Réalisateur, scénariste français, enseignant à l'université Sorbonne-Nouvelle Paris 3, le Charentais Pascal-Alex Vincent est l'un des meilleurs connaisseurs français du cinéma japonais. Il évoque la carrière inclassable et la place unique tenue par Yasujirô Ozu dans le cinéma mondial , et dont l'oeuvre majeure "Voyage à Tokyo" a été présentée le 29 avril 2022 à l'Espace Brémontier.
Une révélation tardive. Il a fallu un demi-siècle pour révéler au grand public "Voyage à Tokyo", le chef-d'oeuvre du cinéaste japonais Yasujirô Ozu. Tourné en 1953, détruit la même année dans l'incendie accidentel d'un entrepôt cinématographique, "Voyage à Tokyo" a pu être fidèlement reconstitué grâce aux chutes et aux copies en positif. Resté longtemps confidentiel, le film est définitivement entré dans la carrière en 2013, après une coûteuse restauration, mais conforme aux conditions du premier tournage.
Réalisé à la fin de la période d'occupation du Japon par les forces américaines, "Voyage à Tokyo" est le miroir d'une société qui bascule dans le XXe siècle à la faveur d'un miracle économique. Plus rien ne sera comme avant, comme l'a suggéré Ozu.
Les années cinquante correspondent aussi à l'évolution artistique du maître japonais. Celui-ci trouve son style qui caractérisera l'ensemble de son oeuvre, dès l'après-guerre. Considéré comme le cinéaste de la forme, Ozu s'obstine à négliger les mutations technologiques du cinéma pour tourner uniquement en noir et blanc (sauf en fin de carrière), en format carré et plans fixes, le regard des comédiens dirigé vers la caméra posée au sol....
"Ozu est obsédé par une vision géométrique du monde, ses films (54 au total) sont cadrés de manière vertigineuse, chaque plan est composé de manière mathématique et pensée", explique Pascal-Alex Vincent qui révèle qu'Ozu travaillait ses plans chronomètre en main!
Inventeur de formes, il est aussi le dépositaire d'une "grammaire" cinématographique unique, si mystérieuse en soi, si difficile à reproduire aussi. "Le style Ozu nous a permis de comprendre ce qu'était la mise en scène", ajoute t-il. Il a influencé des cinéastes contemporains, tels Wim Wenders rendant hommage au langage inimitable du "plus japonais des cinéastes japonais", ou Wes Anderson, reconnaissant " tout devoir à Ozu".
Un maître sans héritiers
Dès 1945, Ozu se concentre sur son thème de prédilection: la famille.
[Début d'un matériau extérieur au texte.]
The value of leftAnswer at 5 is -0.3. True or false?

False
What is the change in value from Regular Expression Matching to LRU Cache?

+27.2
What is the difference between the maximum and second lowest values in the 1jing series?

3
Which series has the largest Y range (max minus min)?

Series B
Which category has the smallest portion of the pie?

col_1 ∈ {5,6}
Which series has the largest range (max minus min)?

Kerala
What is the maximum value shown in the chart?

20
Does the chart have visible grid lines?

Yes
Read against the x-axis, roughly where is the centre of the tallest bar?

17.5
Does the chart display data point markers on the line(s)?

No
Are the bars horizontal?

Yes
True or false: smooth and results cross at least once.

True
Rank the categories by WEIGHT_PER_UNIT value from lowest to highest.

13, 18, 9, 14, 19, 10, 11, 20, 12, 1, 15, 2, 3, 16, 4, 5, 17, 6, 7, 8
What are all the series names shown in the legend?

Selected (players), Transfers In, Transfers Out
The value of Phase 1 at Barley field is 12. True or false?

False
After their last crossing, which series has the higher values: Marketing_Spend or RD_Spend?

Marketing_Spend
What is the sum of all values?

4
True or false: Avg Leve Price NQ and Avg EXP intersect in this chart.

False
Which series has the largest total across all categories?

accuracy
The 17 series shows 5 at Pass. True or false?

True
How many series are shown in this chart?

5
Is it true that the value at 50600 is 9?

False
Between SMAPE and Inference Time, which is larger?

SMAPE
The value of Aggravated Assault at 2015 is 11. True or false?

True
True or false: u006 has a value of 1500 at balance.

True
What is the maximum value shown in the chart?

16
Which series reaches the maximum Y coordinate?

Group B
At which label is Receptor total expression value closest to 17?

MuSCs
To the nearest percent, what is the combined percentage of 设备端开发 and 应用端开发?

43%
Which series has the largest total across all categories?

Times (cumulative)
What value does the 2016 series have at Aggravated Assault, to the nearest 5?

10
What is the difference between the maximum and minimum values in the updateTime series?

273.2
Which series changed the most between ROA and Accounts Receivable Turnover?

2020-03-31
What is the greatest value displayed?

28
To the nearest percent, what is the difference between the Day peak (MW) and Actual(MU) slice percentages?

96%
Qu'il va décliner "comme un miroir, un reflet de la société japonaises d'après-guerre", ajoute Pascal-Alex Vincent. "Printemps tardif" en 1949, "Voyage à Tokyo" en 1953 jalonnent ce sillon linéaire que laboure Ozu, entre espace de l'intime, érosion de la cellule familiale et valeurs ancestrales.
Ozu laissera à la postérité cette image singulière "d'avoir 'obstinément sculpté son oeuvre de la même façon, tel un artisan". Un canevas systématiquement orienté vers la famille, avec des personnages identiques, les mêmes équipes de techniciens et de comédiens...
"C'est très singulier dans l'histoire du cinéma mondial, estime Pascal-Alex Vincent. On ne lui connait pas d'héritiers; Mais l'apport d'Ozu est cependant considérable dans la façon de faire du cinéma. Il a inventé un système formel de mise en scène, un langage cinématographique que personne n'a pu reproduire. Un langage qui n'appartient qu'à lui".
L'ultime voyage de Yasujirô Ozu intervient en décembre 1963 à l'âge de soixante ans.